These tips form the basis for seven short Awareness Through Movement lessons, made on behalf of the Feldenkrais Guild UK for Feldenkrais Awareness Week, 22 - 28 May 2010; you can listen to or download the lessons here.

Some years ago, I saw an article in a major newspaper called Seven Tips for Better Posture and read it with a sinking heart. It was essentially seven different ways of saying that we should strengthen our abdominals. I have nothing against strong abdominals, or strength in any other muscle group — it's just that I know, from twenty years of experience, how abysmally little difference that makes to our basic habits of movement and action.
 
Shakespeare wrote “What a piece of worke is a man! ... in forme and moving how expresse and admirable!” The mechanism that produces such express and admirable action is complex, intricate; and this is no less true of the neural hierarchy that controls muscle and bone. To make real change, real improvement in our posture and action, we must respect the subtlety and cunning of that system, and our strategies must rise to that standard.
 
We need strategies that will allow us to reach beyond the intellectual, into the intuitive and instinctive parts of our brains — the parts that are actually in control of movement. We need strategies that encompass the wholeness of movement — not just one joint moving at a time, which never happens in ordinary life. We need strategies that can approach the spiralling multidimensional movements that give force to the footballer's kick and precision to the dancer's jump.
 
So here are my suggestions for a way to start, a set of basic ideas that may span a space wide enough to embrace the complexity of human movement. I hope they might inspire or provoke an imaginative response. How creatively might we apply them? How much could our understanding enlarge in response to them? Can we live up to the poet's challenge?
 
1    Come to your senses!
Most suggestions for better posture take the form of a set of rules, instructions for the intellect, which might be fine except they don't penetrate beyond the intellect.

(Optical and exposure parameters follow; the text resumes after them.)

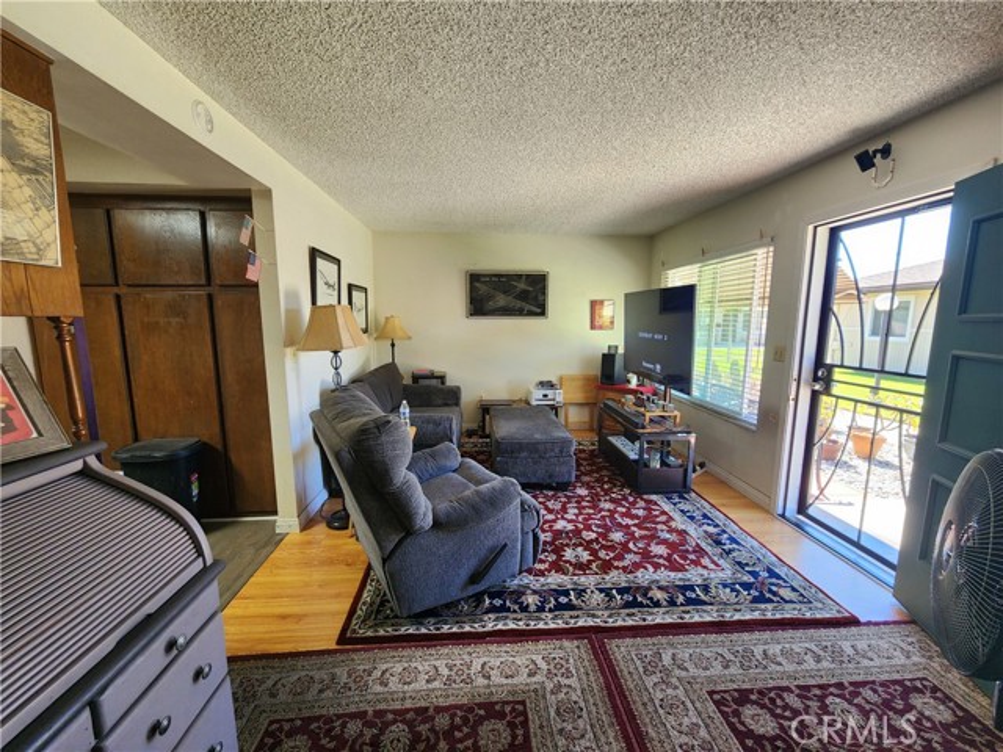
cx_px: 502
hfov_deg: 106.2
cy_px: 376
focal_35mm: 13
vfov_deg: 89.9
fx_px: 377
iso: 160
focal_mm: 2.2
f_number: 2.2
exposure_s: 1/60
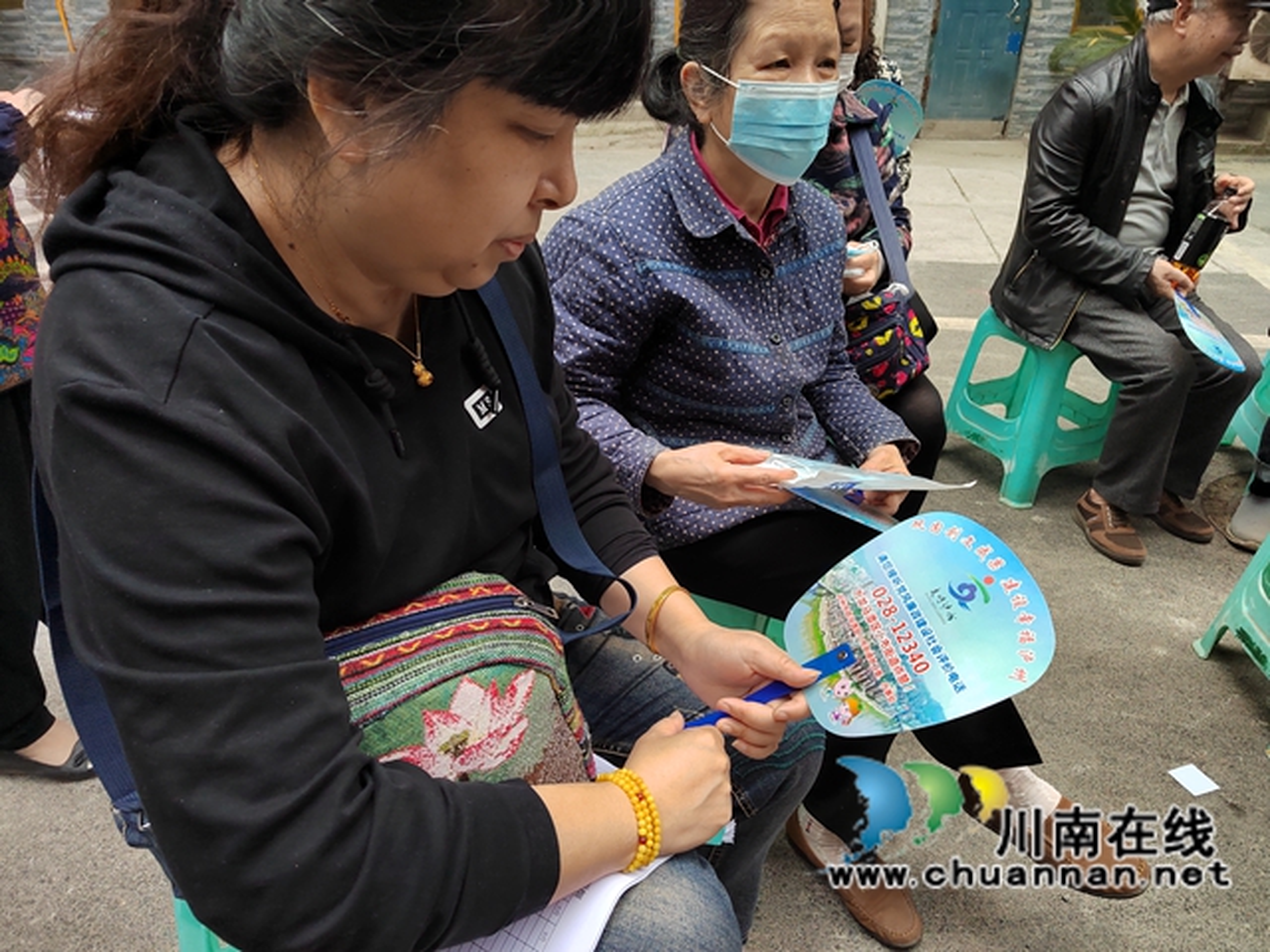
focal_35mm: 23
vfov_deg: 58.9
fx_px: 844
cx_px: 635
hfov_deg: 73.9
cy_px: 476
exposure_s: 1/100
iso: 341
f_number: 1.9
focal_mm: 5.52
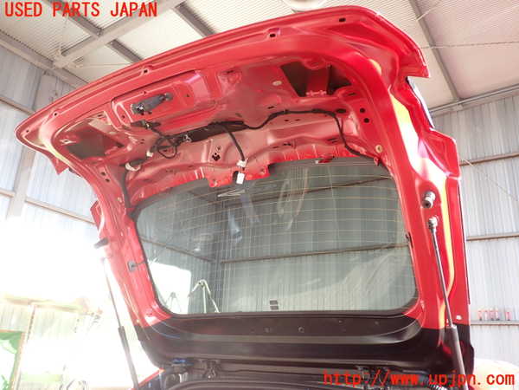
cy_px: 195
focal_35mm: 30
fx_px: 450
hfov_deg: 60.0
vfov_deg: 46.8
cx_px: 260
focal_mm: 5.4
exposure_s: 1/100
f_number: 2.3
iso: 100
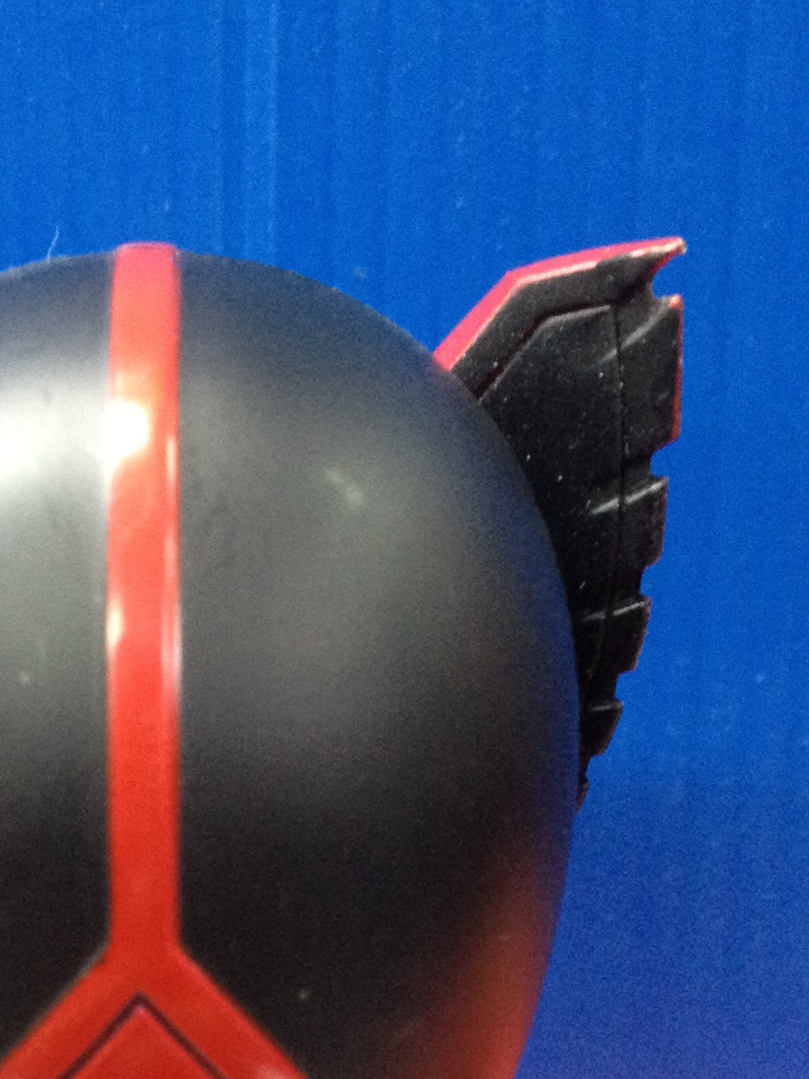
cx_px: 204
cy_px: 998
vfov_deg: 22.4
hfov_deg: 17.3
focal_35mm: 85
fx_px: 2649
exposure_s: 1/20
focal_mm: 4.28
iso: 250
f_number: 2.4
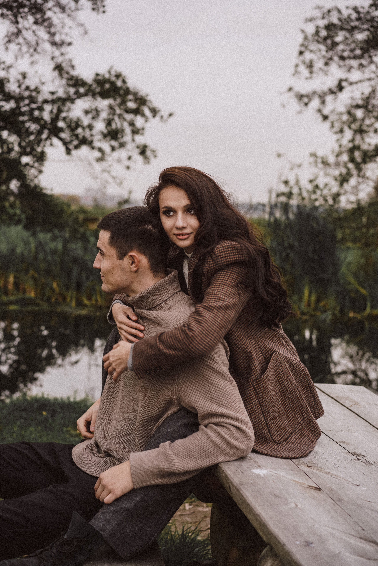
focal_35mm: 55
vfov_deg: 36.2
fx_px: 866
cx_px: 189
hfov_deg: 24.6
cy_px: 283
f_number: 3.5
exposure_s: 1/200
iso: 400
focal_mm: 55
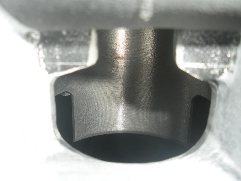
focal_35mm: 48
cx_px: 102
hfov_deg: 39.6
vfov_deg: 30.1
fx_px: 334
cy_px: 114
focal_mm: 6.3
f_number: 3.5
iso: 64
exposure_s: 1/60
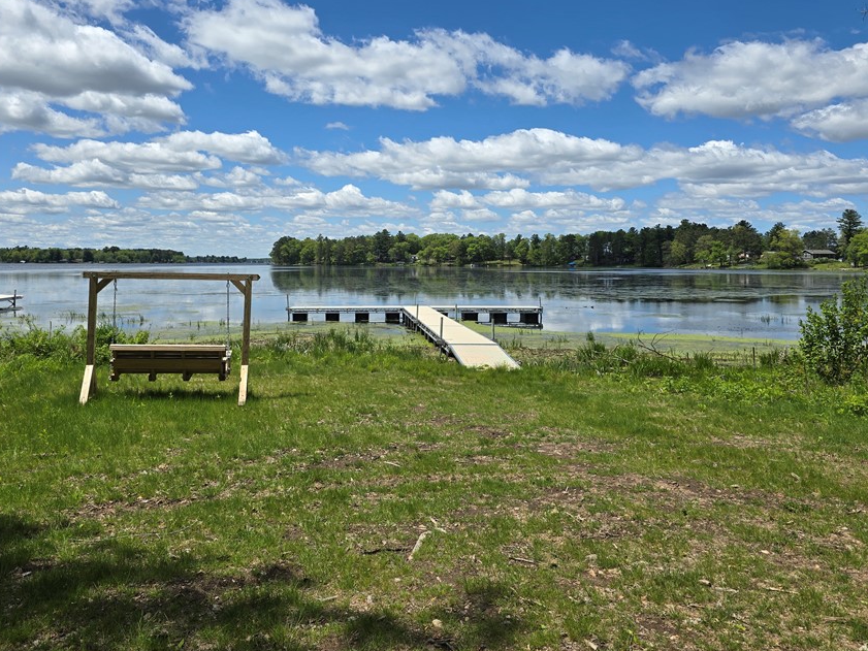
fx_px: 702
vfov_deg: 49.4
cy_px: 258
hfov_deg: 63.4
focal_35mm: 28
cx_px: 415
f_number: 1.7
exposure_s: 1/1343
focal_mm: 6.3
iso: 12
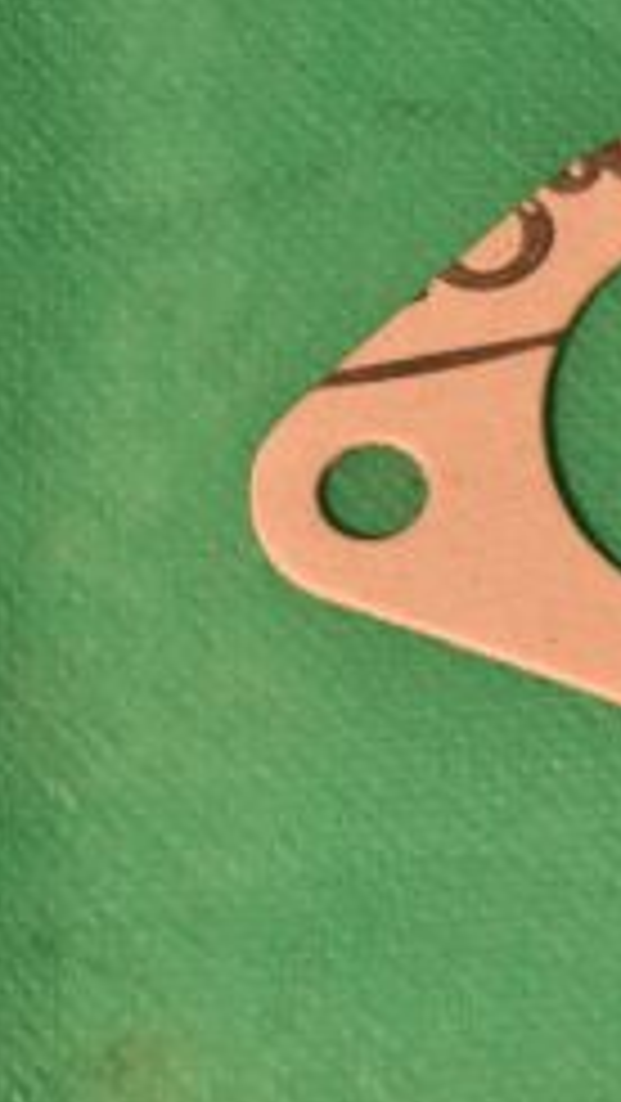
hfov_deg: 5.7
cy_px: 310
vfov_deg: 10.2
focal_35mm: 211
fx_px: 6179
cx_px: 828
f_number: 20
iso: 2500
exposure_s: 1/100
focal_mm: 55
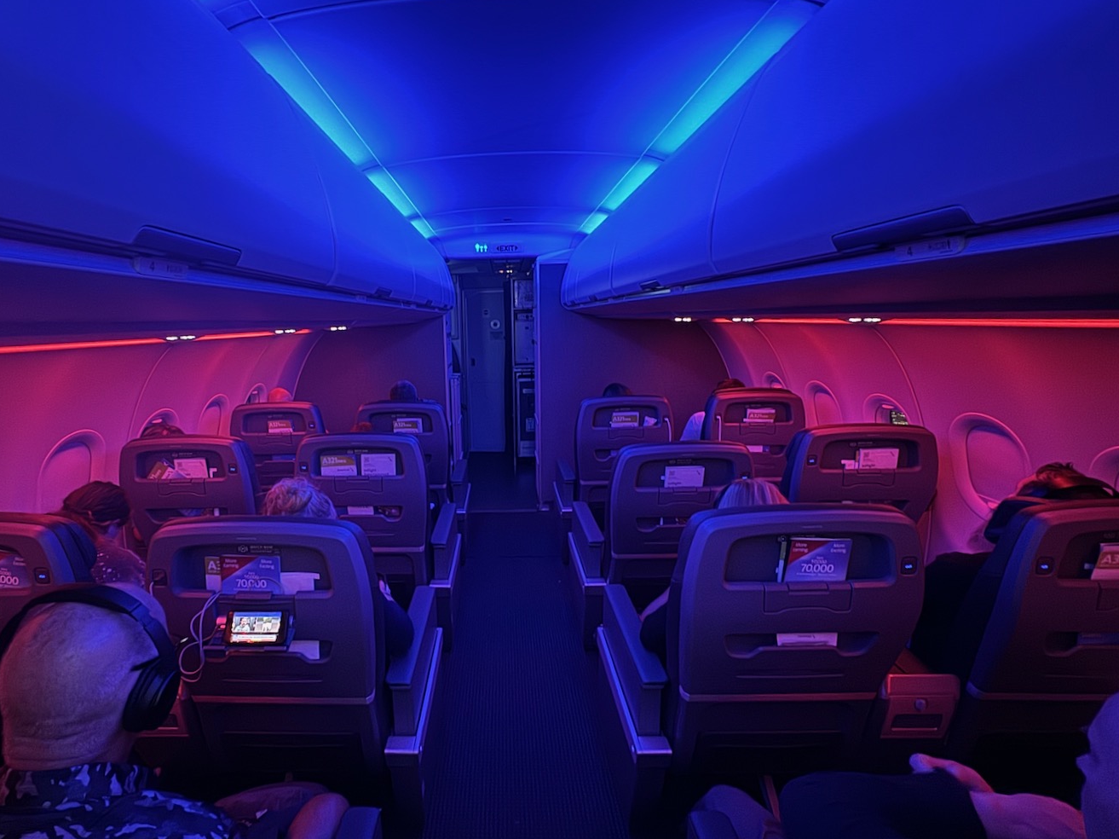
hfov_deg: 94.0
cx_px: 485
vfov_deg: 78.1
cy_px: 432
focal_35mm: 16
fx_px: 517
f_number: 2.2
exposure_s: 1/8
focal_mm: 2.22
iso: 500
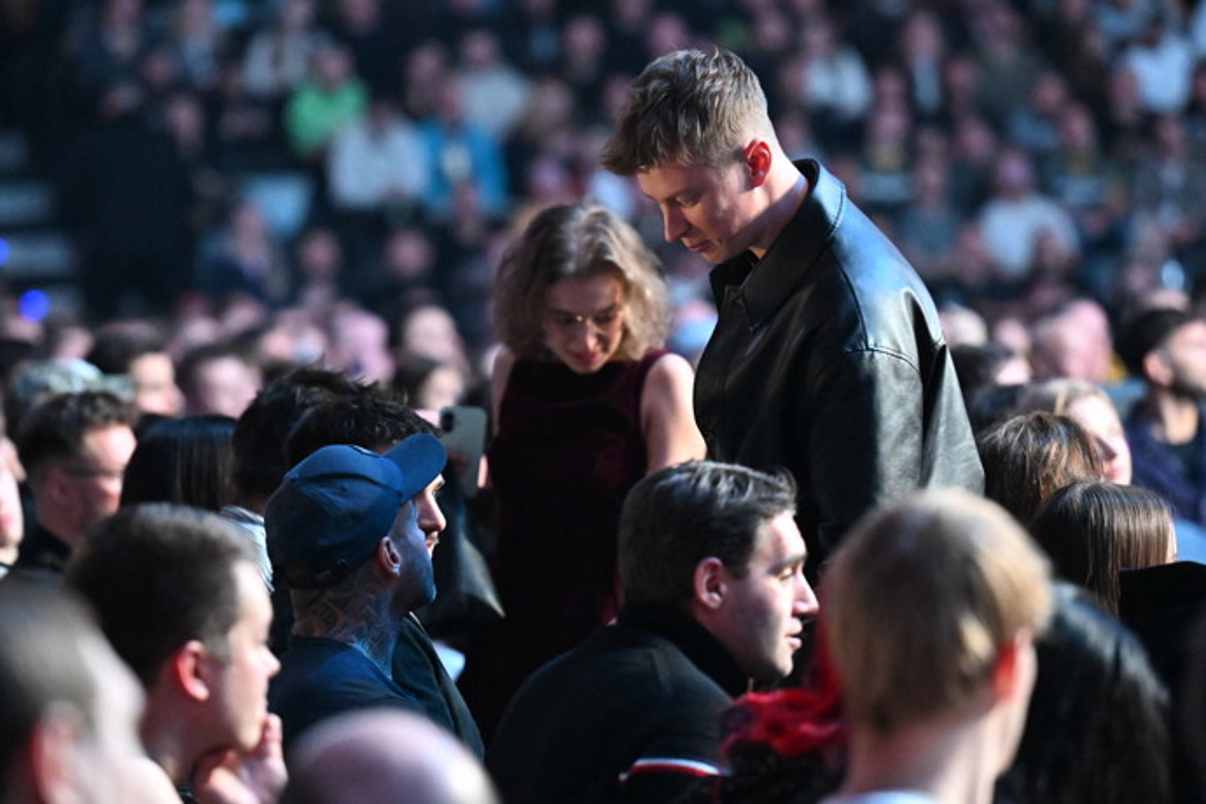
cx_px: 603
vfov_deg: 6.1
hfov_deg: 9.1
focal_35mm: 225
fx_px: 7537
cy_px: 402
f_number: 2.8
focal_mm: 150
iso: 10000
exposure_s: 1/320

The big problem with conscious thinking is that it isn't actually in charge. Sure, it can make temporary changes, often dramatic or even crude, but the part of us that is in charge of posture and action 99.9% of the time is neither intellectual nor even conscious. That's the part of ourselves that we have to convince in order to make any real change. The first step is talk its language — not words, but sensation. By paying attention to sensation we enter to the domain where posture is really determined, the kind of posture and action that take place instinctively and intuitively.
 
2    It's not a position
This is also about the way we think: we tend to describe and prescribe positions rather than movement. Positions are easier to talk about and to comprehend — they have shapes, they're visual, they stay still. The trouble is, they have nothing to do with life; they are essentially dead, unyielding, impotent. Flux and change are real — positions that stay still are intellectual constructs that have little to do with reality. So how can we notice the flux of movement as it flows through the body? What kind of attention does that require?
 
3    Bones can do it better
Most exercise suggestions talk about what you should do with your muscles, but muscles are simply too low in the hierarchy to be worth our attention: talking to muscles, we get bogged down with unnecessary details. By directing your skeleton clearly, the muscles will take care of themselves, and in the most efficient manner possible. Hand in hand with this is the fact that bones hold us up, not muscles. The push of force downward, through our legs and into the floor — it goes through bone. The matching upward force that keeps the head aloft — through bone. Of course this is a simplification, but when we are close to balance, we are close to zero use of muscle. Which brings us to the next point ...
 
4    Balance = neutral = rest
Most of our active lives we spend upright — sitting standing, walking. For all of these, balance is necessary; or to say it another way, falling down would be pretty inconvenient! But balance is a very quiet thing to try to notice, because it's neutral: it isn't forward or backward, not left or right, but something in between. Looking for neutral, looking for balance, means noticing something very quiet. By making smaller and slower movements, we can bring a finer discrimination into play, navigate more and more around the beacon of balance, rely more and more on our skeleton and less on tension. And from this also comes the real possibility of rest, even in the midst of activity.
 
5    Breathe
We require many kinds of nourishment from the world around us — food, love, excitement - but breathing is the most urgent of these: we run out of breath before we run out of any of the rest. So whatever action we're doing, it must permit breathing at the same time. The way we breathe must also be very versatile, accommodating itself to any action, any posture and change of shape. Breathing also occupies a funny position with regard to our will: most breathing is completely automatic, but at the same time, it's very easy to change it for a moment just by deciding to — though it quickly and naturally falls back into unconscious control. So breathing makes a terrific doorway between the conscious and the unconscious.
 
6    Move from your centre ... what's that?
Almost everything we do in life involves manipulating objects — moving things, reaching for things, touching. Hands are great for anything from the finest and most delicate of movements to the biggest and most powerful. But hands can't do anything without support, without a connection to our source of power: our centre. We may have an intellectual idea of ‘the centre’ but we need a clear, intuitive, immediate sense of it.
 
7    Every movement is an action of the whole person
We use our hands to type, but hands are moved by arms, supported by a torso with the aid of legs and feet, guided by eyes and ears, motivated by the ideas and emotions of a human being. Whenever we are upright, in sitting or standing, we are balancing, and that balance is a property that only pertains to the whole — parts don't balance. Every action we do requires accommodation and participation from the other parts of ourselves. Isn't it curious that we don't sense that? How could we enlarge our attention, to actually feel the way that movement flows through the whole of our self?